Text for analysis:
====================
RobotC and the Vex Accelerometer

My team has been working on code that uses the Vex Analog Accelerometer v1.0 recently (Analog Accelerometer V1.0 - VEX Robotics) and after hours of frustration I thought I’d post on the forum everything we learned from the experience:

  1. The RobotC sample code is completely wrong. I don’t know what was going on, but the file “Accelerometer and LCD Demo.c” is incorrect. It starts with

#pragma config(Sensor, dgtl1, xAxis, sensorAccelerometer)

which seems to indicate that the accelerometer should be plugged into a digital port, and because it is meant to be plugged into an analog port, this code doesn’t work AT ALL. Instead, you should have it configured like such:


#pragma config(Sensor, in1, xAxis, sensorAccelerometer)

  1. The numbers RobotC returns to you when you get the value of the accelerometer are completely meaningless. According to the Vex Wiki (https://www.vexrobotics.com/wiki/Analog_Accelerometer_V1.0), the output of the accelerometer, which because it is an analog sensor, is in volts. Because we know that RobotC converts voltage to an integer from 0 to 4095, corresponding linearly to 0.0V and +5.0V, using data from the Sensitivity Ranges we were able to create this chart:

Which extrapolates expected values for the accelerometer that correspond to acceleration in in/s^2. Basically, if ‘x’ is the value output from the accelerometer then y is your acceleration in in/s^2. What RobotC doesn’t tell you (including the documentation/help built in to RobotC) is that the value output from the accelerometer is encoded in some way such that the numbers RobotC returns when you use SensorValue[xAxis] are effectively meaningless.
====================
Tasks to perform:
(a) Answer from the forum post on the Vex accelerometer:
(i) Which sample code file does the post call incorrect?
(ii) What integer range does RobotC convert voltage to, and which voltages do its ends match?
(iii) Which source does the post cite for the accelerometer's output being in volts?
(b) Using the forum post on the Vex accelerometer, explain why the sample code's first configuration line doesn't work and what it should be changed to.
====================
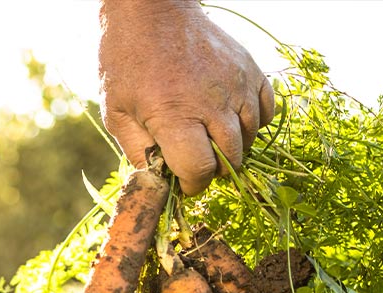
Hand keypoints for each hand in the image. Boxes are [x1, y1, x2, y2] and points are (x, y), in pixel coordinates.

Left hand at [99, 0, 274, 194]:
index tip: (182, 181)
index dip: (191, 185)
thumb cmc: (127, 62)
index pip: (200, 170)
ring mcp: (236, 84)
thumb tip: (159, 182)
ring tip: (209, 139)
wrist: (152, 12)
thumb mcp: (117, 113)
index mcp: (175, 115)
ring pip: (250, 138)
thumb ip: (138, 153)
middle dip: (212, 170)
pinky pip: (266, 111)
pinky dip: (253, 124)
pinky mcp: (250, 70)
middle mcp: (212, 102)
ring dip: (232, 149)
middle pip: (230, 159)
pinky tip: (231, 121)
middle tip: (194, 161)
====================
Solutions below:
(a)
(i) "Accelerometer and LCD Demo.c"
(ii) 0 to 4095, matching 0.0V and +5.0V
(iii) The Vex Wiki

(b) The line "#pragma config(Sensor, dgtl1, xAxis, sensorAccelerometer)" sets the accelerometer up on a digital port, but the accelerometer is meant to be plugged into an analog port. It should instead be configured as "#pragma config(Sensor, in1, xAxis, sensorAccelerometer)".